I founded Platelet, a biostatistics platform that helps biology and chemistry researchers go from raw data to publication-ready, statistically robust figures without stitching together five different tools.


Platelet (platelet.io) is a company I founded to fix a problem I saw repeatedly in early discovery research: getting from raw experimental data to a trustworthy, presentable result takes far more effort than it should.

The Problem

The normal workflow for a biologist doing data analysis looks something like this: clean and organize data in Excel, run statistics in GraphPad or R, generate figures in Python, and finally assemble everything into a slide deck in PowerPoint. Each step means exporting, reformatting, and re-checking data as it moves between fragmented, disconnected tools.

On top of that, most biologists are classically trained in statistics rather than as statisticians. That gap leads to inconsistent choices in test selection, corrections, and reporting, which means the same dataset can be analyzed a dozen different (and sometimes contradictory) ways depending on who’s running the numbers.

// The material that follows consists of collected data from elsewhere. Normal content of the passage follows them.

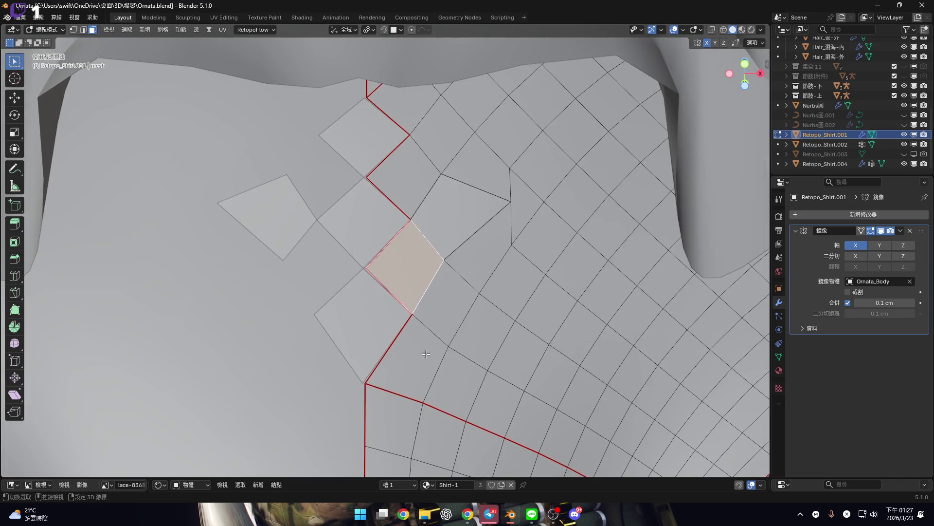
pyautogui.keyDown('shift'); pyautogui.click(422, 355); pyautogui.keyUp('shift')
pyautogui.keyDown('shift'); pyautogui.click(421, 362); pyautogui.keyUp('shift')
# Add four more zigzag faces down the column and two faces to its right
pyautogui.moveTo(417, 296)
pyautogui.mouseDown(button='middle')
pyautogui.moveTo(392, 232)
pyautogui.moveTo(399, 199)
pyautogui.mouseUp(button='middle')
pyautogui.click(397, 140)
pyautogui.keyDown('shift'); pyautogui.click(397, 205); pyautogui.keyUp('shift')
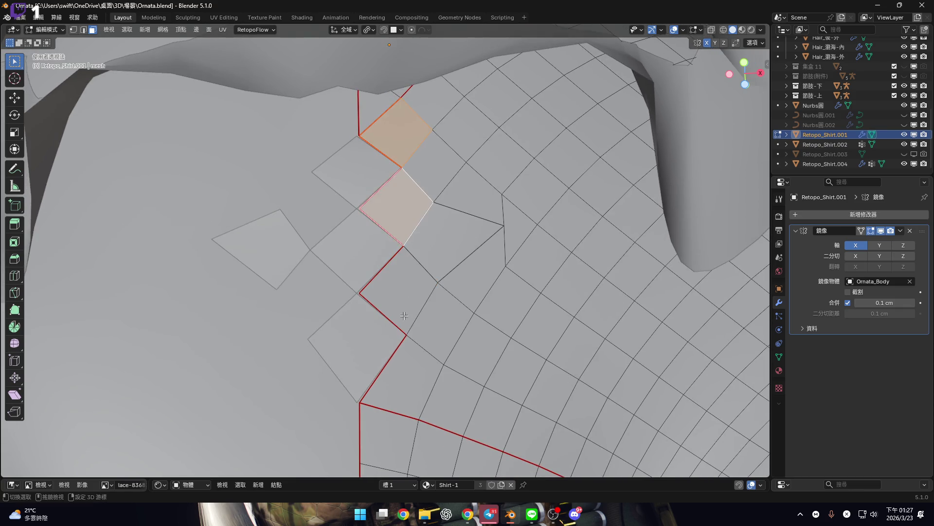
pyautogui.keyDown('shift'); pyautogui.click(400, 292); pyautogui.keyUp('shift')
pyautogui.keyDown('shift'); pyautogui.click(401, 375); pyautogui.keyUp('shift')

The result is hours of manual data manipulation and a nagging uncertainty about whether the analysis is actually right.

Our Belief

At Platelet, we believe all data is good data. Researchers shouldn’t have to second-guess whether their statistics are sound, or burn hours reformatting the same dataset across five applications just to produce a figure they can put in a paper.

What We’re Building

Platelet is a single platform that replaces that fragmented workflow, taking researchers from raw data straight to presentation- and publication-ready graphs. It gives immediate insights through advanced visualizations and data exploration tools, including interactive charts, graphs, and statistical analysis, all optimized for rapid processing and real-time results, so there’s no more waiting on exports between apps to see where an analysis stands.

Because early discovery data is often sensitive and unpublished, privacy is built into the platform rather than bolted on: research data stays on the user’s device and is never stored or shared, so teams get complete privacy and security for their work. Built-in collaboration tools let researchers share experiments and findings with their team without giving up that data sovereignty.

This is very much an ongoing effort, but the mission stays the same: make robust, reproducible statistics the easy default for biology and chemistry research, not the exception.